La noticia

Por Sergio Alvez (*)

Son las seis menos cinco de la tarde. La galleta calentita sale del horno de la panadería a las 6. Salgo de casa contento. Salir a buscar la galleta es una aventura que me permite cruzar de un barrio a otro en completa y perfecta soledad. Tengo 10 años. Llevo una bolsa de tela, porque según mi abuelo, la galleta caliente se humedece en el nylon.

Paso por la carpintería y por lo de doña Chemes. Me saludan. Algunos perros me ladran. Los espanto con mi piedra invisible. Llego a la avenida Almafuerte. El Patotí queda atrás. Me meto en el Tiro Federal. Ya casi no quedan vecinos. Las familias se han ido quién sabe dónde. Dice mi abuelo que muy lejos. Paso por las que fueron sus casas. Sólo ruinas. Pedazos de hormigón. Miles. Hogares derrumbados. Gatos y perros desorientados entre los escombros. Gallinas abandonadas. Y el aroma de la galleta recién horneada mezclándose en el aire con el perfume del río Paraná.

El otro día fui con la bici a El Brete. De allá también se fueron todos. La policía no te deja pasar.

Dice mi abuelo que tuvimos suerte los del Patotí. Que por poco nuestras casas no fueron también derrumbadas. Que pudimos quedarnos. Pero que no sabe qué pasara más adelante. Que hasta dicen que el agua puede llegar y tapar nuestras casas. Yo no sé. ¿Tanto puede crecer un río?

En la panadería ya me conocen. Saben sin que tenga que decirles, lo que vengo a buscar: medio kilo de galleta chica y medio de torraditas. La señora de la panadería me pide que le diga a mi abuelo que la semana que viene cierran. Que se van. Le pregunto por qué y me contesta lo que todos dicen: la represa. Pienso en eso mientras vuelvo a casa. De seguro será una noticia triste para el abuelo. Toda la vida compró galleta en esta panadería. ¿Y ahora, abuelo?

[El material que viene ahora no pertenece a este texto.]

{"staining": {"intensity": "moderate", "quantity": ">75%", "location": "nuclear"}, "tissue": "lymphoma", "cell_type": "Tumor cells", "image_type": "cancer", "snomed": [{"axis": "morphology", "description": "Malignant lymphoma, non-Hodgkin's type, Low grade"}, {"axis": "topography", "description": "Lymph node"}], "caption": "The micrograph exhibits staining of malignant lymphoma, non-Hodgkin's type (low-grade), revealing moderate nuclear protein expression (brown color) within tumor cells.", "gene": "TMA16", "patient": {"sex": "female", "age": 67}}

Cuando llego, como siempre, está todo listo. La mesa de madera con el mantel granate extendido. Las tazas de porcelana, enormes. La del abuelo repleta de leche caliente y sin azúcar. La mía, con mate cocido. Nos sentamos. El abuelo se prepara sus galletas con manteca. Con sus grandes manos, quiebra las torradas y mete las crubicas en mi taza. Hace bastante ya no tiene vecinos con los que hablar, porque la mayoría de sus amigos vivían en El Tiro Federal y en El Brete. A él le gustaba agarrar su bicicleta a la hora en la que el sol se va y está más fresco. Se iba para el lado del río a visitar a sus amigos. Les llevaba cosas, traía otras. A veces me llevaba a pescar. Ahora, hace rato que ya no. Desde que todos tuvieron que irse. Desde que las topadoras reventaron las casas. Terminamos la merienda. Él junta las tazas, las cucharas y su cuchillo enmantecado. Suspira profundo. Enciende la radio para escuchar la quiniela. Creo que será mejor contarle la noticia mañana.